Many of the risks associated with genetic testing involve the emotional, social, or financial consequences of the test results. People may feel angry, depressed, anxious, or guilty about their results. In some cases, genetic testing creates tension within a family because the results can reveal information about other family members in addition to the person who is tested. The possibility of genetic discrimination in employment or insurance is also a concern. (Refer to What is genetic discrimination? for additional information.)

Genetic testing can provide only limited information about an inherited condition. The test often can’t determine if a person will show symptoms of a disorder, how severe the symptoms will be, or whether the disorder will progress over time. Another major limitation is the lack of treatment strategies for many genetic disorders once they are diagnosed.

A genetics professional can explain in detail the benefits, risks, and limitations of a particular test. It is important that any person who is considering genetic testing understand and weigh these factors before making a decision.

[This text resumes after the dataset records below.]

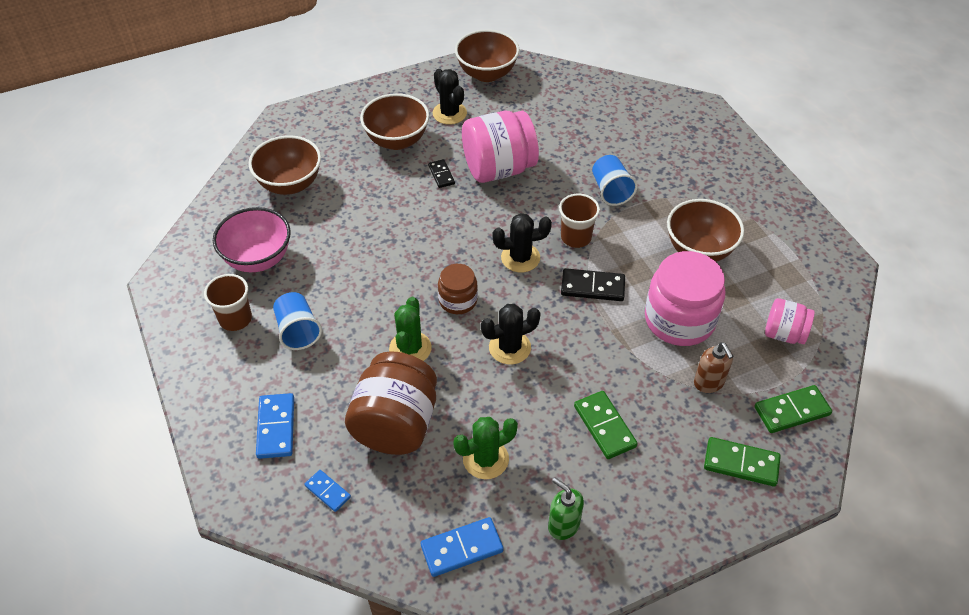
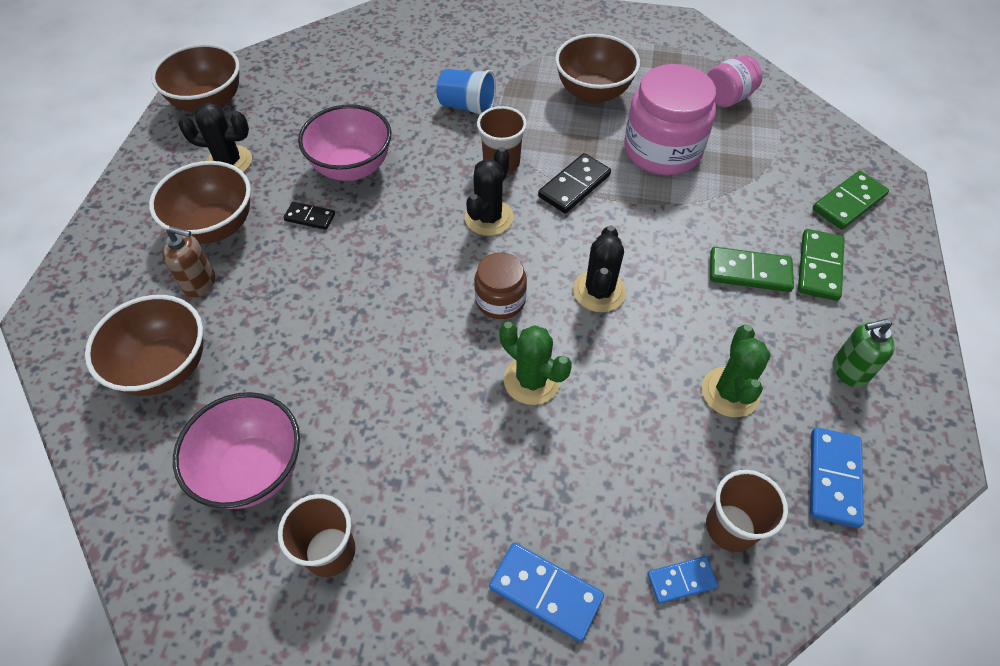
camera: 55 degrees left, 5 degrees up
blue cup [273,292,322,350] -> none
brown jar [345,351,437,455] -> none
pink jar [462,111,539,183] -> pink bowl [298,104,391,181]
brown soap dispenser [694,342,734,393] -> brown soap dispenser moved to [163,226,215,297]
green domino [755,385,832,433] -> green domino moved to [798,229,845,301]
none -> brown cup [706,470,788,552]

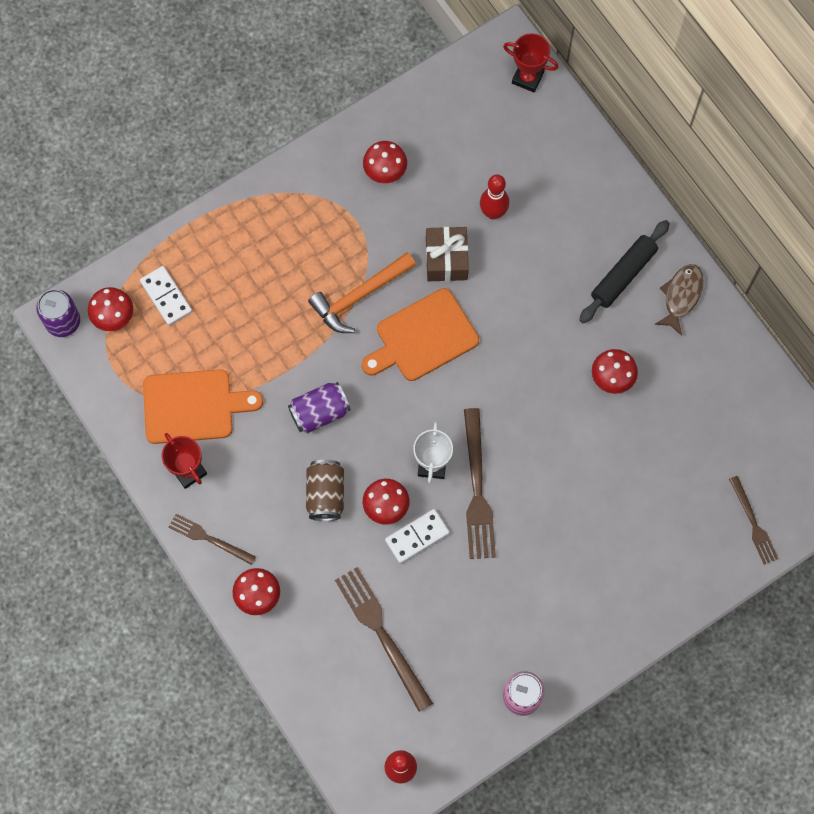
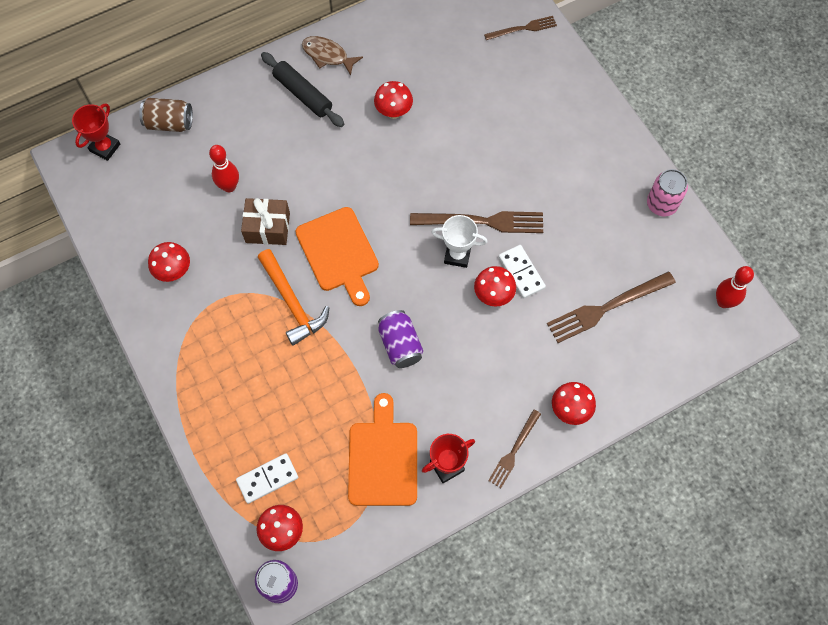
camera: 85 degrees left, 5 degrees down
brown can [306,460,344,521] -> brown can moved to [139,98,193,132]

For more information, please visit the National Library of Medicine and National Institutes of Health website at https://ghr.nlm.nih.gov/primer#testing

What is informed consent?

Before a person has a genetic test, it is important that he or she fully understands the testing procedure, the benefits and limitations of the test, and the possible consequences of the test results. The process of educating a person about the test and obtaining permission to carry out testing is called informed consent. “Informed” means that the person has enough information to make an educated decision about testing; “consent” refers to a person’s voluntary agreement to have the test done.

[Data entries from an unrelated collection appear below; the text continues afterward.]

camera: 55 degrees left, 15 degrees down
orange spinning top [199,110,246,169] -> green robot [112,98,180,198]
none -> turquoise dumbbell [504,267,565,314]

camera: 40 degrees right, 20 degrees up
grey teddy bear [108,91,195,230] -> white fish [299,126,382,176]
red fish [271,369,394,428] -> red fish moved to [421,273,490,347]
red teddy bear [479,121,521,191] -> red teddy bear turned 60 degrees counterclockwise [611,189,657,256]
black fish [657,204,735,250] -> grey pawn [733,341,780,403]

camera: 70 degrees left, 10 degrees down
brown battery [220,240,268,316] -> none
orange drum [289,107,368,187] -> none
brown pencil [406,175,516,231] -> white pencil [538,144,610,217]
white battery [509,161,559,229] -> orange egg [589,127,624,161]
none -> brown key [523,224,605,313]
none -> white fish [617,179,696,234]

In general, informed consent can only be given by adults who are competent to make medical decisions for themselves. For children and others who are unable to make their own medical decisions (such as people with impaired mental status), informed consent can be given by a parent, guardian, or other person legally responsible for making decisions on that person’s behalf.

Informed consent for genetic testing is generally obtained by a doctor or genetic counselor during an office visit. The healthcare provider will discuss the test and answer any questions. If the person wishes to have the test, he or she will then usually read and sign a consent form.

Several factors are commonly included on an informed consent form:

  • A general description of the test, including the purpose of the test and the condition for which the testing is being performed.
  • How the test will be carried out(for example, a blood sample).
  • What the test results mean, including positive and negative results, and the potential for uninformative results or incorrect results such as false positives or false negatives.
  • Any physical or emotional risks associated with the test.
  • Whether the results can be used for research purposes.
  • Whether the results might provide information about other family members’ health, including the risk of developing a particular condition or the possibility of having affected children.
  • How and to whom test results will be reported and under what circumstances results can be disclosed (for example, to health insurance providers).
  • What will happen to the test specimen after the test is complete.
  • Acknowledgement that the person requesting testing has had the opportunity to discuss the test with a healthcare professional.
  • The individual’s signature, and possibly that of a witness.

The elements of informed consent may vary, because some states have laws that specify factors that must be included. (For example, some states require disclosure that the test specimen will be destroyed within a certain period of time after the test is complete.)

Informed consent is not a contract, so a person can change his or her mind at any time after giving initial consent. A person may choose not to go through with genetic testing even after the test sample has been collected. A person simply needs to notify the healthcare provider if he or she decides not to continue with the testing process.